Dr. Singh does indeed walk a fine line in this world of political correctness.

Always On Watch said...

DP111/PD111,
Your hypothesis about Islam and slavery is something to think about. Of course, despotic ideologies always enslave, because enslavement empowers the ruling class.

I've also noticed in my study of Islam that Arabs desire to enslave black Africans. Is there Koranic "justification" for that, along the lines of the sons of Ham will be servants (if I remember that Southern argument properly)?

You wrote "We were fooled into letting Islam into the domain of Freedom. Islam avoided the radar that protects Free societies, as it cloaked itself as a religion." Indeed!

Let me toss out this comment....Some Christian Arabs believe that Islam is Satanic in origin. One evangelical Arab points out that the voice of an angel doesn't come from a human's mouth, yet Mohammed claimed that the voice of the angel spoke through him, This evangelical states that when a spirit's voice comes from the mouth of a human is a demonic possession.

Wasn't Allah originally a moon god?

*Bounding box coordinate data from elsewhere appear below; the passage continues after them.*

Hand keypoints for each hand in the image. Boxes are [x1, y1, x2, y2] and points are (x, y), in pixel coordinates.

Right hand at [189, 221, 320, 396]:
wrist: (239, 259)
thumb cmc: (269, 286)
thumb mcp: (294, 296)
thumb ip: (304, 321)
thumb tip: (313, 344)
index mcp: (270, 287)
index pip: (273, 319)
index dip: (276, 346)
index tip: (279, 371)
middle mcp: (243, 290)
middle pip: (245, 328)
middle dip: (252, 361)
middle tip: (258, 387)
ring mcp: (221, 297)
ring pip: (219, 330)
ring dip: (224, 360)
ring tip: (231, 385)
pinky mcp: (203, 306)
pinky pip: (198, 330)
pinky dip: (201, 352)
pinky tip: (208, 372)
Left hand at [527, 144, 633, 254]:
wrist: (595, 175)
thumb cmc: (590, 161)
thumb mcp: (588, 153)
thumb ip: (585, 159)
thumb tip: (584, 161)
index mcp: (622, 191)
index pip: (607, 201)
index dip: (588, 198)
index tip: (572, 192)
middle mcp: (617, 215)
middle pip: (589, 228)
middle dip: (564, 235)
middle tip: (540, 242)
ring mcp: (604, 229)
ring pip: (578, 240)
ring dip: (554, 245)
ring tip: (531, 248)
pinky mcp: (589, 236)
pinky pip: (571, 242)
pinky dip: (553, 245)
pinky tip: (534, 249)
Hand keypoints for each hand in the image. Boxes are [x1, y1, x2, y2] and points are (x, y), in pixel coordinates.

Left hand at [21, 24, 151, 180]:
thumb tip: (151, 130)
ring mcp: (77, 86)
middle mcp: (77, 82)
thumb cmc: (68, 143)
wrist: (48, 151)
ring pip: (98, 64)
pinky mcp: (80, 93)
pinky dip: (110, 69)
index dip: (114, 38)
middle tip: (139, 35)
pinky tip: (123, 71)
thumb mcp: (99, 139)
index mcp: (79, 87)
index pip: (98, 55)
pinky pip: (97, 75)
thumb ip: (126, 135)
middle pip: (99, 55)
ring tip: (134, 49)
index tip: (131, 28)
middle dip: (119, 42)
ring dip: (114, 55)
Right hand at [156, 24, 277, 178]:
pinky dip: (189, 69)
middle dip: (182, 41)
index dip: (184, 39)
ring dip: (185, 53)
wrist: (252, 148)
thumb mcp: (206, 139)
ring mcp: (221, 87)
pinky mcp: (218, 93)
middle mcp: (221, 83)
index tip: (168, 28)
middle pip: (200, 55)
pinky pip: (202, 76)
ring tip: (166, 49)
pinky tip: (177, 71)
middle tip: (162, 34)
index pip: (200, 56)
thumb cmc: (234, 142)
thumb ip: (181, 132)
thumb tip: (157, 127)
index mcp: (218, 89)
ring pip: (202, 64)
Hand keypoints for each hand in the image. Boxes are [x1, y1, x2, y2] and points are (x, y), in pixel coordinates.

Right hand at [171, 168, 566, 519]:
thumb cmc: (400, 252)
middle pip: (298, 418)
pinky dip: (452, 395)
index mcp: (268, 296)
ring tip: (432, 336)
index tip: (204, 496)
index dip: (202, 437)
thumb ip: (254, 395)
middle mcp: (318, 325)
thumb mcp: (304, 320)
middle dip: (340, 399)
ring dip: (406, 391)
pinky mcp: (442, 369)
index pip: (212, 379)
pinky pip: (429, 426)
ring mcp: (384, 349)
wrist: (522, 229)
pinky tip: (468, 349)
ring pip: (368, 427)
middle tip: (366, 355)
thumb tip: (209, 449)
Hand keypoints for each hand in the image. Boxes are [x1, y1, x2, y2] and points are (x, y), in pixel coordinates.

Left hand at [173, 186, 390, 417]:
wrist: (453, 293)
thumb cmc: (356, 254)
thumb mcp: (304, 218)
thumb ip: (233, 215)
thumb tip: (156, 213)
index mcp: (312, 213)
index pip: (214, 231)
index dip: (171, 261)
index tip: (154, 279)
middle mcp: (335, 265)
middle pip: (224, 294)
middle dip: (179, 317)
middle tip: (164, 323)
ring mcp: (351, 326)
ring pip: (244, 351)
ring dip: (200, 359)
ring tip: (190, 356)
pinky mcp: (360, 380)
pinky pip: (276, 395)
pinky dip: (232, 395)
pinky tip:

Was this a god of the group which the Old Testament referred to as the Canaanites?

Jude the Obscure said...

pd111 (or DP111) If you are forced to pray five times a day, repetition of the words must have a dulling effect on the brain leading to inability to think properly and subsequent apathy which itself is a type of dementia.
I no longer bother trying to relate Islamism to any other ideology. Islamism practised by Islamists is an ideology devoted to the eradication of all other cultures and religions. That is its raison de'etre. It has no scientific, mathematical, philosophical, economic or artistic basis. Say for instance the Islamists get their worldwide caliphate and everything is the way they say they want it, (once the Shi'ites get rid of the Sunnis or the other way around) and they can expand nowhere. What then?

Your identifying the slave mentality of Islamists may have something in it. Islamism's disguise as a religion with submission to an almighty being is familiar to us and acceptable as such but some fine tuning into the difference between philosophical freedom of will and mental slavery might produce something. I can't do it. My head hurts from posting this.

Jude the Obscure said...

Ik said 'we might ally with the west but it will be on our terms' - You might have no choice.